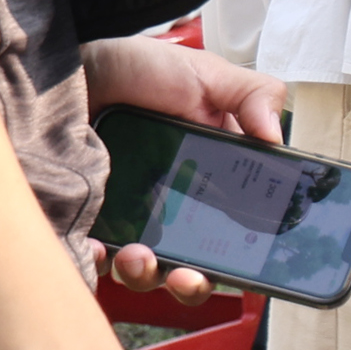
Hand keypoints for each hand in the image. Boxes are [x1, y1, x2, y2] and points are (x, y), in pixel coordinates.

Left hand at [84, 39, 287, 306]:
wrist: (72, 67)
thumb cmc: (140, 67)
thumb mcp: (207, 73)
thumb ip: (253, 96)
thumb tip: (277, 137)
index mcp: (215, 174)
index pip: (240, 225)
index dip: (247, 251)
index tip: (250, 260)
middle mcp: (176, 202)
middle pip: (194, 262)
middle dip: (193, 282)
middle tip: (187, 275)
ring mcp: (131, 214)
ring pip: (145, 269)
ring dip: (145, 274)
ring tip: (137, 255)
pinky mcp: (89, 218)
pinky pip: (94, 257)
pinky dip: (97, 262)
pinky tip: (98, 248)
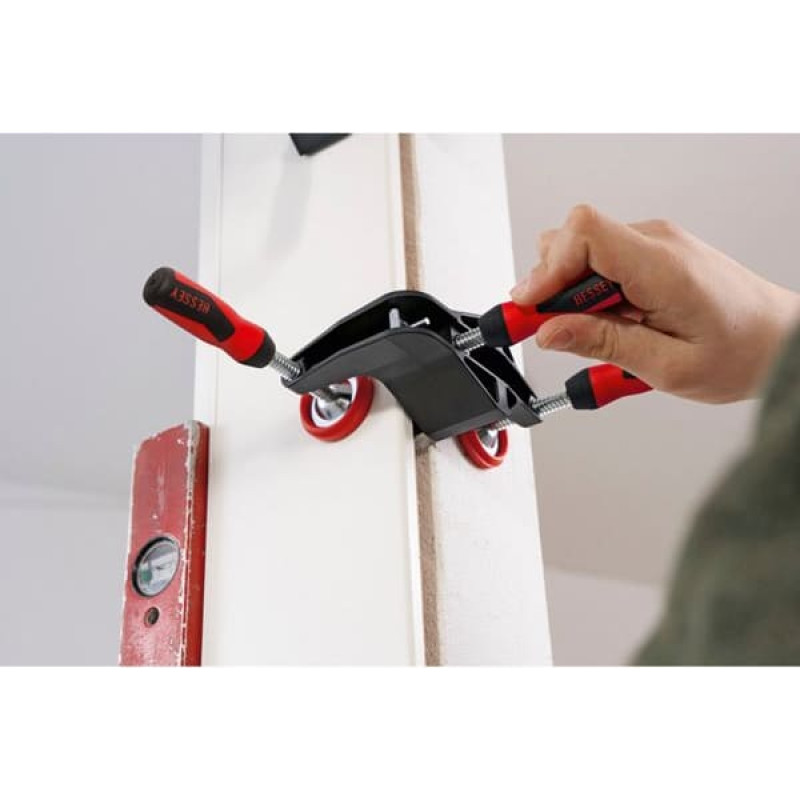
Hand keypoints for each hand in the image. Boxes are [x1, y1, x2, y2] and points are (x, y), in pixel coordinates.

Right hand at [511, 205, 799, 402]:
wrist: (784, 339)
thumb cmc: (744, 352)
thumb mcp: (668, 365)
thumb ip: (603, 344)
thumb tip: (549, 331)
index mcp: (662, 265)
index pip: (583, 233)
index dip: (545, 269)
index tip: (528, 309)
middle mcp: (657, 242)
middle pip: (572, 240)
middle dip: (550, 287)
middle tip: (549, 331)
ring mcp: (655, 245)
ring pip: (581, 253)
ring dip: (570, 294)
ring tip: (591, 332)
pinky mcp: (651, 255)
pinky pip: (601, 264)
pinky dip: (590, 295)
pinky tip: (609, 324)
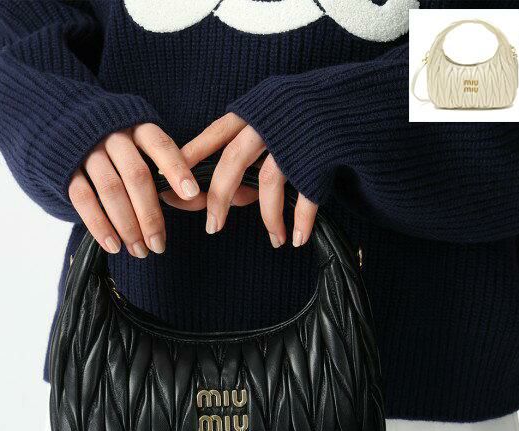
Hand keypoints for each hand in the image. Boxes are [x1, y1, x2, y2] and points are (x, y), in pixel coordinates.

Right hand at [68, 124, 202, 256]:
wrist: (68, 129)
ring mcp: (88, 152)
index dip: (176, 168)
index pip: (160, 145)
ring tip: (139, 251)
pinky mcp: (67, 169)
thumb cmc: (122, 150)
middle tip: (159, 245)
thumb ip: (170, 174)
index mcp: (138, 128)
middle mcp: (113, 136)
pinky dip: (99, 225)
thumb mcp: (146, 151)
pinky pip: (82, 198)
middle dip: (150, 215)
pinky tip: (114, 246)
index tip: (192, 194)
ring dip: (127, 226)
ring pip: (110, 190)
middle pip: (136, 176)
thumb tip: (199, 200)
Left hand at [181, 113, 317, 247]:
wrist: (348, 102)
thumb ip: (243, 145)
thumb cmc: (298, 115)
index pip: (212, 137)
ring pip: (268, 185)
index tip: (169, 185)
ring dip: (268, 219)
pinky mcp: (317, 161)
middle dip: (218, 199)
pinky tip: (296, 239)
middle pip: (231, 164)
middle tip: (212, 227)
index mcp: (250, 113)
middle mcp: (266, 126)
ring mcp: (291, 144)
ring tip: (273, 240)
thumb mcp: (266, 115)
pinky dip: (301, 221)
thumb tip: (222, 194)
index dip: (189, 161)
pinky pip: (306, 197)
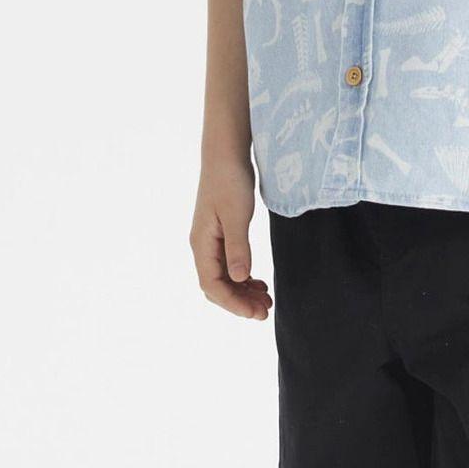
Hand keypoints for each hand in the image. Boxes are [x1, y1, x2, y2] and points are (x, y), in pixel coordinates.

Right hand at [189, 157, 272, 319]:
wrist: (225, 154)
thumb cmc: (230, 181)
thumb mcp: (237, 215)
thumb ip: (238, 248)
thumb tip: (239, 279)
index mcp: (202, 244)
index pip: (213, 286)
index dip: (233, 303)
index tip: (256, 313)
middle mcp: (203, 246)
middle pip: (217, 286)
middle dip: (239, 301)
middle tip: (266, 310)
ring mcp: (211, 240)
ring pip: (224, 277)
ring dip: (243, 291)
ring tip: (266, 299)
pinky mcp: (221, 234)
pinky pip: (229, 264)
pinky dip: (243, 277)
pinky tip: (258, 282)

**What you need to do**: For the string "Right", find every line of the material that contains it, and copy each one.

**Exercise output**:
Right hand at [511, 205, 799, 402]:
Right hand at [68, 124, 202, 256]:
Right hand at [189, 157, 272, 319]:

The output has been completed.